KommunistInnen sollen daher – wie es in der Broschüre heißt – „für die größtmögliche Freiheit der sozialen und kulturellen Entwicklung eines Volkes kämpfen.“ Daher treten wir dafür ein, daß der Kampf für die Befreiung der unterdrückten Minderheiten neben zahlreichen sozialen und wirtschaftlichen Forderungen (wie z.B. Gleicher Lohn für gleiche Arbeit, öffentliche Beschäftigungsprogramm) auch Forderungen beinhalten muß, die den nationalen Minderheiten die Ausübung ihrer Kultur, Sprache usw. ermöglicht. Daher haben die GenossInnen der jetzigen RKOB die Losung des Rechts auf Muttersprache für MigrantInnen in den Schulen, Ämtern usw. entwickelt.
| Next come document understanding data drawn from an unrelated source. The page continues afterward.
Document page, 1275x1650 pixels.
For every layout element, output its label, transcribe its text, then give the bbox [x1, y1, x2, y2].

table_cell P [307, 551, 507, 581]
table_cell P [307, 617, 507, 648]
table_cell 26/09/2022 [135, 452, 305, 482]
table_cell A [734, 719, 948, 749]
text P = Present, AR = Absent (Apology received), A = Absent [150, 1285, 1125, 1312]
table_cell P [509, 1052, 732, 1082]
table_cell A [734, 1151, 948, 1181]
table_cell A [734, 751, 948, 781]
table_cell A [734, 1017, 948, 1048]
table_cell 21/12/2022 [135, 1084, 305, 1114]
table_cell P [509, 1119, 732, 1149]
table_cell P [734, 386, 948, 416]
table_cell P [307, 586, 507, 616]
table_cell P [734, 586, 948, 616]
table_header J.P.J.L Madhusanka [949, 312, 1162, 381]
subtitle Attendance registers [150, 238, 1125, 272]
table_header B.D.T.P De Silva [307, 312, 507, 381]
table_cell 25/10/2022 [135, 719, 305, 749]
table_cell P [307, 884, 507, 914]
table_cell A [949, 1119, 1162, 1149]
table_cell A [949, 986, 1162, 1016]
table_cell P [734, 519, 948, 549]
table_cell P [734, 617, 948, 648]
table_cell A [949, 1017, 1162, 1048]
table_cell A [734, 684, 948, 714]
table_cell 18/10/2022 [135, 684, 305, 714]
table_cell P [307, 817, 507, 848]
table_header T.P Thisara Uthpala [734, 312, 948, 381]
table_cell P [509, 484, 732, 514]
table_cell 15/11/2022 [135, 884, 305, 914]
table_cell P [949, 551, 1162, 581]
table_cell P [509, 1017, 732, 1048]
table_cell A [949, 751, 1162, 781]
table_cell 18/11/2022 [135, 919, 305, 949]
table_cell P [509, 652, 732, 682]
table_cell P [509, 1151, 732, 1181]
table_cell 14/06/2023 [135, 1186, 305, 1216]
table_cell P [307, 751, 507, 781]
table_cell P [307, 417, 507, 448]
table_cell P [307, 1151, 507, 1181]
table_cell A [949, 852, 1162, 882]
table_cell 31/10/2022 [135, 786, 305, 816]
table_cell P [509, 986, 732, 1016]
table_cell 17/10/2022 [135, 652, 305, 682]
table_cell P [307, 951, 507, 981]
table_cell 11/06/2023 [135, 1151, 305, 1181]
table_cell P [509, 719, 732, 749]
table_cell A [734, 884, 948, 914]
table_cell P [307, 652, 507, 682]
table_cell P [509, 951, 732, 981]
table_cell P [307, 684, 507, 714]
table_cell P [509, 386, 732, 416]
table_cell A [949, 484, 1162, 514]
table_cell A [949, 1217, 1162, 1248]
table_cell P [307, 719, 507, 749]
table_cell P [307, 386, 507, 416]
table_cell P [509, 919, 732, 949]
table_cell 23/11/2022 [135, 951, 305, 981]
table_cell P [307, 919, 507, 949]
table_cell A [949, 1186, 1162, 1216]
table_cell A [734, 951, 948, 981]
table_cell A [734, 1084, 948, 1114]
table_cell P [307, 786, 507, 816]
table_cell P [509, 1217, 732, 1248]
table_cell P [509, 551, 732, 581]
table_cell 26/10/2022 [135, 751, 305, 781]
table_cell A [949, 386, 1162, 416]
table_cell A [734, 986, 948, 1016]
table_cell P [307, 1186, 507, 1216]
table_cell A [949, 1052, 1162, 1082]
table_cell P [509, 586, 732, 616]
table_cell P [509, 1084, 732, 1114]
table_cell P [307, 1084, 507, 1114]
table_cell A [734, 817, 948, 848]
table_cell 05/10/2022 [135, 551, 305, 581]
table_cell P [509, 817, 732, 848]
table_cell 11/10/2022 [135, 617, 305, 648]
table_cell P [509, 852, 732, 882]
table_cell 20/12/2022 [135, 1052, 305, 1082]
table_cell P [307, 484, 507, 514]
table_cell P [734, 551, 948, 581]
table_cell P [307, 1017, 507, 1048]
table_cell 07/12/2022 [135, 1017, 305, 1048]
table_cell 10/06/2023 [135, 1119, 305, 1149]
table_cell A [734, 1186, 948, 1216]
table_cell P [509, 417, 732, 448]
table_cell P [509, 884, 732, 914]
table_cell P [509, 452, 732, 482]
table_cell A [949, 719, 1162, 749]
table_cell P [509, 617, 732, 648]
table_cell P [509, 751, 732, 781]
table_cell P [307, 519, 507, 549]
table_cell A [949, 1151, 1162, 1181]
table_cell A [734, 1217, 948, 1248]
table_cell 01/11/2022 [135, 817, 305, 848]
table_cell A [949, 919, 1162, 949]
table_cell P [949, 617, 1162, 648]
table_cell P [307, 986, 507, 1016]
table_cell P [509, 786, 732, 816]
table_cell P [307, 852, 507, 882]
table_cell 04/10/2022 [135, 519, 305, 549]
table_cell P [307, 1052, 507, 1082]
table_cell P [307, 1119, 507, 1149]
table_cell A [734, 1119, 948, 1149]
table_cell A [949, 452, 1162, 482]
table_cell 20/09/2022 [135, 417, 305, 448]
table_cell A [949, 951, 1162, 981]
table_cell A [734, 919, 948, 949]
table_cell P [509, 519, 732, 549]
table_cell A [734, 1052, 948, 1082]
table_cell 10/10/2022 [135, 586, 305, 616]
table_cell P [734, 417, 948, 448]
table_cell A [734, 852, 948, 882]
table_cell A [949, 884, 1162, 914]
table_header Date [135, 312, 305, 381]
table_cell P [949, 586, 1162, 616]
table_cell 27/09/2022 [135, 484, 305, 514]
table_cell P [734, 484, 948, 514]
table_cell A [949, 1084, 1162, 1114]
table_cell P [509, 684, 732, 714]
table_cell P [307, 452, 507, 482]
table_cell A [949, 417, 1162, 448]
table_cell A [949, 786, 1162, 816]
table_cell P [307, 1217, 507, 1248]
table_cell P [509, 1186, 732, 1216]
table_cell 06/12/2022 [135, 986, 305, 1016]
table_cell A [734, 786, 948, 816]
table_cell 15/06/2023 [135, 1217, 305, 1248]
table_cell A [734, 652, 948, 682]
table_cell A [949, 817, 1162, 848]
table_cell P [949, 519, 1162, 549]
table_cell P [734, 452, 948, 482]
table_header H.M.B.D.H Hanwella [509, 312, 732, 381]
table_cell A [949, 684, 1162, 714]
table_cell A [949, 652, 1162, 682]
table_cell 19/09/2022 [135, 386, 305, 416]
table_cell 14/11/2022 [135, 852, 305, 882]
Die gleiche Haltung steckt hinter der in der vorliegenden Broschüre dargelegte Forderung: „Für die Anerkennung von Romanes als gleichberechtigte Sprache in den Schulen, Lernbüchern, Medien, bei offiziellen Behörden usw.! Dafür müssen auch entsprechende Finanzmittel, ausgebildetes Personal usw. zur Verfügung gestellt werden!

 

Für die Revolutionär-Kommunistische Organisation zur Befreiung ist der internationalistische Kampf gegen die Unterdrückung der Roma – so wie gegen jede Form der nationalen Unterdrückung – ein zentraler Bestandteil unseres Programms. Wir legen daher die Broschüre von Michael Pröbsting, der heute Mitglied der RKOB ist, neu auf.

 

RKOB, April 2011

 

Anmerkungen:

(1) Siehe dazu die aktuellen Artikel von Nina Gunić: „Der Tag der Roma – eine Heuchelei“ (April 2011, http://www.rkob.net/gegen-unterdr%C3%BCckung/minderheiten/roma/) sowie von Michael Pröbsting: Sarkozy's attack on Roma: Deporting hundreds to poison the minds of millions (August 2010, http://www.fifthinternational.org/content/sarkozys-attack-roma-deporting-hundreds-poison-minds-millions)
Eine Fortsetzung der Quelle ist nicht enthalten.